We also decided to calculate forecasts. This is possible as all explanatory variables have been lagged, meaning we can calculate forecasts for the shortest number of lags defined, here 2 months.

In the Regression analysis, we checked as output both the dependent and explanatory variables. Both series, as well as the predicted series, will be needed in the Scatter Chart to show one week change in both in indices.

An example showing how forecast with lagged series work.

Estimation of the Phillips curve based on the observations with fit line created through Regression.

# Questions

- Can I add non-linear regression?
- From where it is taking its residual?
- How to add dummy variable?
- How to do a logarithmic regression?
- How to do a regression against time?

## Can I add non-linear regression?

Generally no, but in Examples you can find Philips curve built with Regression.

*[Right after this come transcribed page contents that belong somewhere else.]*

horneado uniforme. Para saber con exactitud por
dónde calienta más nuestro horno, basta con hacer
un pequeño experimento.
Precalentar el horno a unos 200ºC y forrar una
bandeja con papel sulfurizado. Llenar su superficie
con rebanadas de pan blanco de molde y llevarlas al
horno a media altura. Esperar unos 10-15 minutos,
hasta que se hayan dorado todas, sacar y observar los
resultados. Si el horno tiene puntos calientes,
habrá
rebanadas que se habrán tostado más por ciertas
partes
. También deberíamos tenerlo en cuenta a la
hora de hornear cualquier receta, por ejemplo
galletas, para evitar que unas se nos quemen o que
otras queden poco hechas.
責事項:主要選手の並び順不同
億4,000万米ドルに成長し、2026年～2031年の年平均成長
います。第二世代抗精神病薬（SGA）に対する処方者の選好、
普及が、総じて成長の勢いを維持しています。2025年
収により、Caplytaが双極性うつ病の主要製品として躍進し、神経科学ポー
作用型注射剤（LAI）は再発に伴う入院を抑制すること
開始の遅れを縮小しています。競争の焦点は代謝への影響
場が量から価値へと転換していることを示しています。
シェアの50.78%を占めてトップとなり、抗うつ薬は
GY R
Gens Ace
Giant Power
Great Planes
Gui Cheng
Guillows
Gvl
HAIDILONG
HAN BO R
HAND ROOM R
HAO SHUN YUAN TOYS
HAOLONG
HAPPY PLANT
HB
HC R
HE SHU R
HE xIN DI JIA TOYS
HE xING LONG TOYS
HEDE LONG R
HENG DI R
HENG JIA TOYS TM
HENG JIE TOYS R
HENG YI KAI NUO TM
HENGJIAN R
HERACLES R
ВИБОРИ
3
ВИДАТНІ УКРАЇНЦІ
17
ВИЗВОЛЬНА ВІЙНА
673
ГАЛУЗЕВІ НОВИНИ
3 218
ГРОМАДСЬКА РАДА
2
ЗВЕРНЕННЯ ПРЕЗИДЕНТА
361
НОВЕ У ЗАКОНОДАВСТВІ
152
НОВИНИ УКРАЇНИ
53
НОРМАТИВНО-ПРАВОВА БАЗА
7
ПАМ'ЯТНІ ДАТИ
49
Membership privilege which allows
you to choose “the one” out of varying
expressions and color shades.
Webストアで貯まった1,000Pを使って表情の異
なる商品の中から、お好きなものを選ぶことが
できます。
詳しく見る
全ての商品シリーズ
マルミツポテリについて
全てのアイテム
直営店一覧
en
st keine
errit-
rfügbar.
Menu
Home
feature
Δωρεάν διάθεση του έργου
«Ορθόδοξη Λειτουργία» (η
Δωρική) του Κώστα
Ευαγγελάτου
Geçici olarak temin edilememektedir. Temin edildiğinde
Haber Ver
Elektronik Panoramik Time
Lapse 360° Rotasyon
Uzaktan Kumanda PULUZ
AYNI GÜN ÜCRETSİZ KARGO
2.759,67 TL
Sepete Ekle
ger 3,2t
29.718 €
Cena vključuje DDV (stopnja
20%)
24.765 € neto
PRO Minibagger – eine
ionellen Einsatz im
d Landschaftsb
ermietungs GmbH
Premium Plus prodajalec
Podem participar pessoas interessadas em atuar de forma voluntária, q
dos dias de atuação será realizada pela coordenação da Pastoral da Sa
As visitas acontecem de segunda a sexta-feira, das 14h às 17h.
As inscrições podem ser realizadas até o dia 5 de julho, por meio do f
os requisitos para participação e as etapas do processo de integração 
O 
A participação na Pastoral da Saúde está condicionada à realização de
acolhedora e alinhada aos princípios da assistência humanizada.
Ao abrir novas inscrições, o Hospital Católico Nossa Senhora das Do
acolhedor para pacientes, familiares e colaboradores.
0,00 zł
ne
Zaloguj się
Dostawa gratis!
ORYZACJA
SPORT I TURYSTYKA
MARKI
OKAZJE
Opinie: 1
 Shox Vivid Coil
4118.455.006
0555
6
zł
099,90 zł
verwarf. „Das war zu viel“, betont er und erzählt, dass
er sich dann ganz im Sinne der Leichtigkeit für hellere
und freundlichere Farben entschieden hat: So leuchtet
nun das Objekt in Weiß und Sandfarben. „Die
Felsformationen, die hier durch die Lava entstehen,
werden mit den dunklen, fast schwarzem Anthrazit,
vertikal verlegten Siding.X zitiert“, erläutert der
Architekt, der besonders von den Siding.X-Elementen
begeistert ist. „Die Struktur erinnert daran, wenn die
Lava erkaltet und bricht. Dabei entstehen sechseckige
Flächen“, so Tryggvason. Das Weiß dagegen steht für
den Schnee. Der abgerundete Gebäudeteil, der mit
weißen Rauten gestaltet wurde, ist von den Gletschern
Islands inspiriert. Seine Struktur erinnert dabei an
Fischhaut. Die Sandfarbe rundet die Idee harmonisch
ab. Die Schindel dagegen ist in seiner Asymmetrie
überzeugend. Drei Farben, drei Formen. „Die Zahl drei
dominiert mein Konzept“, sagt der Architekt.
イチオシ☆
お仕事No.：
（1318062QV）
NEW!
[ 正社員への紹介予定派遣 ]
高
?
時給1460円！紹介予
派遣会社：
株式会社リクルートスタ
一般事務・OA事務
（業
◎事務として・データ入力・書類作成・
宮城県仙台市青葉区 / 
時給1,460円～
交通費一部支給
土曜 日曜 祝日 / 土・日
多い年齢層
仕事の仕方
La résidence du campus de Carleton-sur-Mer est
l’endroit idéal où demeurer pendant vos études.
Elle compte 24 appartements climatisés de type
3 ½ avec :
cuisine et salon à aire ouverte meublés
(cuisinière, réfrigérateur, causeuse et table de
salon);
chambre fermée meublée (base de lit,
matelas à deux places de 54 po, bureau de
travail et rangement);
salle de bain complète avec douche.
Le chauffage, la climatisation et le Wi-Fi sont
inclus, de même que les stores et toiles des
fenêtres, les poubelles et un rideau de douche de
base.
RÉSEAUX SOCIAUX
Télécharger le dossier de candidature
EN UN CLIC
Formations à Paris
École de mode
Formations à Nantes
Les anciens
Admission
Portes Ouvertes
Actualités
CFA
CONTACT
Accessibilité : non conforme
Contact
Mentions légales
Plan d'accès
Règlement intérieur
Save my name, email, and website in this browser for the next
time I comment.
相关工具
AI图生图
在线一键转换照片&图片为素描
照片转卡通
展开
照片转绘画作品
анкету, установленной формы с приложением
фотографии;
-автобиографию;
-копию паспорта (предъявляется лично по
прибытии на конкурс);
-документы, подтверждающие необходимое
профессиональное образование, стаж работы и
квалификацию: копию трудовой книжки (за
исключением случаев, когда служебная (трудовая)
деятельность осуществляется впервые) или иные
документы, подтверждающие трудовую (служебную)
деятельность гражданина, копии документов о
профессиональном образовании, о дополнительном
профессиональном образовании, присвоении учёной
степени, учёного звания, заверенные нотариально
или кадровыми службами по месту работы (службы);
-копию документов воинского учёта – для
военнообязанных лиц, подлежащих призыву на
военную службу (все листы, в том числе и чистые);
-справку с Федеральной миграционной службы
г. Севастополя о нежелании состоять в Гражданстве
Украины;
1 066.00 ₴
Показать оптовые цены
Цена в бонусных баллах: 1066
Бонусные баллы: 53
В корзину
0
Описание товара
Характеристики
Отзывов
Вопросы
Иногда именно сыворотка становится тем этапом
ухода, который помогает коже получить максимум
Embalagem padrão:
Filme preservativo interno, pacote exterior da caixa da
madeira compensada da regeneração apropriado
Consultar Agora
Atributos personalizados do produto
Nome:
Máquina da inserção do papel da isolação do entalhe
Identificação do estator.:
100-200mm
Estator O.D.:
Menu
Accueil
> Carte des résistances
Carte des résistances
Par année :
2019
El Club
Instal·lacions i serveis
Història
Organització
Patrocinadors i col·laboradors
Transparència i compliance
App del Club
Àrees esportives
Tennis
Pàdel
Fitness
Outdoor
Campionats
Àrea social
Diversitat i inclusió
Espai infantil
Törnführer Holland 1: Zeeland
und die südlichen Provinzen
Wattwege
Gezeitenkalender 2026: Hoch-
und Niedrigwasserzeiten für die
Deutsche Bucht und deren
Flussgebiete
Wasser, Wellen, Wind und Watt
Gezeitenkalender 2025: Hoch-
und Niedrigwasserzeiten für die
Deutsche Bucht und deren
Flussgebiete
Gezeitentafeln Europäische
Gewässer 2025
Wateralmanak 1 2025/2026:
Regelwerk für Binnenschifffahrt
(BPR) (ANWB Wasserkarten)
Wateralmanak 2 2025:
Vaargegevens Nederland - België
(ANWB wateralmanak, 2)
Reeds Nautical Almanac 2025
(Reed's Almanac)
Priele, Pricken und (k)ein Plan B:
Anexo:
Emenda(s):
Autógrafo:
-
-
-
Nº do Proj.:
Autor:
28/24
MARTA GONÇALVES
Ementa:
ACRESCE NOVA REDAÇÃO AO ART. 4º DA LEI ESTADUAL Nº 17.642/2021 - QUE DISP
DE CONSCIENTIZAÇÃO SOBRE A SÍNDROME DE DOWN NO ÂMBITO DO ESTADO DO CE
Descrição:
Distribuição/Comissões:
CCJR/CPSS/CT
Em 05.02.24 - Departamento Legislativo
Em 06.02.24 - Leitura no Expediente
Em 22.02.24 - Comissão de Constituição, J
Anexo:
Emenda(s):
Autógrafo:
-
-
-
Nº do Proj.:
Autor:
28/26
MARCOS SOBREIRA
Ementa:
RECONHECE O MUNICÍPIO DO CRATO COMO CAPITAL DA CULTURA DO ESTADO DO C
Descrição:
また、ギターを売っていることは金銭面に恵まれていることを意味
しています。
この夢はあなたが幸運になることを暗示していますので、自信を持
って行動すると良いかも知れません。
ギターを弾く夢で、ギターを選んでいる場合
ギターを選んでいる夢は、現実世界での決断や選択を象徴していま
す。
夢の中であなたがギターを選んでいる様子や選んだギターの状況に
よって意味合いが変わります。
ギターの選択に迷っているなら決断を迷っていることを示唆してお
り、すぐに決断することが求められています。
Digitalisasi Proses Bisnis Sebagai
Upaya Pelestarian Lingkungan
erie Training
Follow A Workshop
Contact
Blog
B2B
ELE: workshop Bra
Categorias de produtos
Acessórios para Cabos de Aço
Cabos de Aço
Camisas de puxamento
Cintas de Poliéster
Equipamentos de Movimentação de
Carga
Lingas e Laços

## From where it is taking its residual?

The residual stems from the difference between the predicted model and its main series.

## How to add dummy variable?

You can create binary series (0/1 series) using conditions in the formula language. These formulas need to be applied before the regression analysis.

For example:

quarter()=1|quarter()=3

Returns 1 if the observation is Q1 or Q3, 0 otherwise.

quarter()=1 & year()=2020|quarter()=3 & year()=2020

Returns 1 if the observation is Q1 or Q3 for year 2020, 0 otherwise. Each quarter must have '& year()=2020' parameter, otherwise it will point to quarters in each year.

DayOfWeek()=5

Returns 1 if the observation is a Friday, 0 otherwise.

Counter()=EndOfYear()

Returns 1 if the observation is the last one in a year, 0 otherwise.

Counter()=Date(2020, 4, 1)

Returns 1 if the observation is a 1st April 2020, 0 otherwise.

Cop(usgdp, yearlength())<0

Returns 1 if the US GDP y/y growth rate is negative, 0 otherwise.

For more information see: Built-in formula functions

## How to do a logarithmic regression?

You can calculate it with formulas but express the explanatory variable as *Log(series)*.

For more information see: Built-in formula functions

## How to do a regression against time (on one series)?

To perform linear regression on one time series (where the independent variable is time) use *Counter()* on Series list and perform Regression analysis.

For more information see: Built-in formula functions

## Why model's values are different than the ones coming from a same model but rolling?

The differences stems from different time ranges being taken into calculation because of:

- Mon-Sun daily series vs Mon-Fri daily series
- what Macrobond takes into account when calculating a sample range

To ensure that you are looking and comparing the exact same time periods use one of the below methods:

- change frequency in the document to Daily (not
*Daily (highest)*or*Daily (lowest)*) and set Observations to Monday-Friday - change the window size in Rolling regression from, for example 'X months', to number of observations in Regression i.e., '402'.

The first method will give closely similar results but still not 100% same due to the way Macrobond sets Start range i.e., '-18m' is not strictly '18m', but '18m' counting from the previous observation so, effectively '18 months +1'. In which case, you may want to set the Window length to a number of observations instead.

The latter approach will output the same values in both Regression and Rolling regression.